* Assignment
Reproduce the records word for word, with nothing left out.

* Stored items
== Segment start ==

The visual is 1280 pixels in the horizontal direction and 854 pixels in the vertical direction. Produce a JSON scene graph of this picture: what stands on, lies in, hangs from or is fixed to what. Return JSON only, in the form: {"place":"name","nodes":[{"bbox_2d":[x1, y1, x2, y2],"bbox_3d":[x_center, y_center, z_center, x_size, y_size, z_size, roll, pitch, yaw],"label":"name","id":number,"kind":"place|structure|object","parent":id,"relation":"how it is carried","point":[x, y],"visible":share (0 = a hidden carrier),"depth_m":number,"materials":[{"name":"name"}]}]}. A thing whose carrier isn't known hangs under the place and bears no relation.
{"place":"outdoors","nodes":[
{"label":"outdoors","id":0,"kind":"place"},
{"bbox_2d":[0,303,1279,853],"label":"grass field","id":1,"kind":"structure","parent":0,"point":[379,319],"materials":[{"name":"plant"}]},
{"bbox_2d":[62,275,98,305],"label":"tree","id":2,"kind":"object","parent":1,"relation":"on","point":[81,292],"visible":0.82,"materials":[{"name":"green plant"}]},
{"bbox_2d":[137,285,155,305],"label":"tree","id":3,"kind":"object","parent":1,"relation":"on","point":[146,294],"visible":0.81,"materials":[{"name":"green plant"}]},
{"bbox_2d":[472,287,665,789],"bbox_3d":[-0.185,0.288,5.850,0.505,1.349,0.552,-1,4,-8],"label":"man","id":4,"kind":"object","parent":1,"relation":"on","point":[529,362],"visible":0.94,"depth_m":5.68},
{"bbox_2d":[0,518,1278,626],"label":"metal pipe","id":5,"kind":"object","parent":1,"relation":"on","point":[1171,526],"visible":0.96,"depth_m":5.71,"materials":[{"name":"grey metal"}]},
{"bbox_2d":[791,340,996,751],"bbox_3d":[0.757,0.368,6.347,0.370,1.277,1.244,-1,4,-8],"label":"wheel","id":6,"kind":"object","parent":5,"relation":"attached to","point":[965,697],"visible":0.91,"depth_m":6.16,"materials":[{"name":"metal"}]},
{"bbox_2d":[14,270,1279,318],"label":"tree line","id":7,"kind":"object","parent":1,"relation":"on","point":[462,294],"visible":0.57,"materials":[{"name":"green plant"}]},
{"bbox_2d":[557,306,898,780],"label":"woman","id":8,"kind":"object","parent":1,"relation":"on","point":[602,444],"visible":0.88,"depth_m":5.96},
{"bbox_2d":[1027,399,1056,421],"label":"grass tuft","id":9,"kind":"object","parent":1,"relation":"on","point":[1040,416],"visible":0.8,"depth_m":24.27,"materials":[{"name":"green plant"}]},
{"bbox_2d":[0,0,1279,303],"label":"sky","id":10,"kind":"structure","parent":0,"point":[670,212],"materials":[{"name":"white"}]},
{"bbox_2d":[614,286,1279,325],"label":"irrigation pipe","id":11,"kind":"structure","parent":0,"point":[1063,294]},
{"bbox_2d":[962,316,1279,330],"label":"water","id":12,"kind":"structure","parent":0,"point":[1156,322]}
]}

== Segment end ==

* Solution for this problem
The visual is 1280 pixels in the horizontal direction and 854 pixels in the vertical direction. Produce a JSON scene graph of this picture: what stands on, lies in, hangs from or is fixed to what. Return JSON only, in the form: {"place":"name","nodes":[{"bbox_2d":[x1, y1, x2, y2],"bbox_3d":[x_center, y_center, z_center, x_size, y_size, z_size, roll, pitch, yaw],"label":"name","id":number,"kind":"place|structure|object","parent":id,"relation":"how it is carried","point":[x, y],"visible":share (0 = a hidden carrier),"depth_m":number,"materials":[{"name":"name"}]}]}. A thing whose carrier isn't known hangs under the place and bears no relation.
{"place":"outdoors","nodes":[
{"label":"outdoors","id":0,"kind":"place"},
{"bbox_2d":[0,303,1279,853],"label":"grass field","id":1,"kind":"structure","parent":0,"point":[379,319],"materials":[{"name":"plant"}]},
{"bbox_2d":[62,275,98,305],"label":"tree","id":2,"kind":"object","parent":1,"relation":"on","point":[81,292],"visible":0.82,"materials":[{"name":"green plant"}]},
{"bbox_2d":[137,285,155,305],"label":"tree","id":3,"kind":"object","parent":1,"relation":"on","point":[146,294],"visible":0.81,"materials":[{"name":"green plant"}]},
{"bbox_2d":[472,287,665,789],"bbox_3d":[-0.185,0.288,5.850,0.505,1.349,0.552,-1,4,-8],"label":"man","id":4,"kind":"object","parent":1,"relation":"on","point":[529,362],"visible":0.94,"depth_m":5.68},
{"bbox_2d":[0,518,1278,626],"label":"metal pipe","id":5,"kind":"object","parent":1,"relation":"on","point":[1171,526],"visible":0.96,"depth_m":5.71,"materials":[{"name":"grey metal"}]},
{"bbox_2d":[791,340,996,751],"bbox_3d":[0.757,0.368,6.347,0.370,1.277,1.244,-1,4,-8],"label":"wheel","id":6,"kind":"object","parent":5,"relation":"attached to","point":[965,697],"visible":0.91,"depth_m":6.16,"materials":[{"name":"metal"}]},
{"bbox_2d":[14,270,1279,318],"label":"tree line","id":7,"kind":"object","parent":1,"relation":"on","point":[462,294],"visible":0.57,"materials":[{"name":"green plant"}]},
{"bbox_2d":[557,306,898,780],"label":"woman","id":8,"kind":"object","parent":1,"relation":"on","point":[602,444],"visible":0.88,"depth_m":5.96},
{"bbox_2d":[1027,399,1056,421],"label":"grass tuft","id":9,"kind":"object","parent":1,"relation":"on","point":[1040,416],"visible":0.8,"depth_m":24.27,"materials":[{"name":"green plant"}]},
{"bbox_2d":[0,0,1279,303],"label":"sky","id":10,"kind":"structure","parent":0,"point":[670,212],"materials":[{"name":"white"}]},
{"bbox_2d":[614,286,1279,325],"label":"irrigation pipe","id":11,"kind":"structure","parent":0,"point":[1063,294]},
{"bbox_2d":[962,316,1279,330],"label":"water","id":12,"kind":"structure","parent":0,"point":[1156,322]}
]}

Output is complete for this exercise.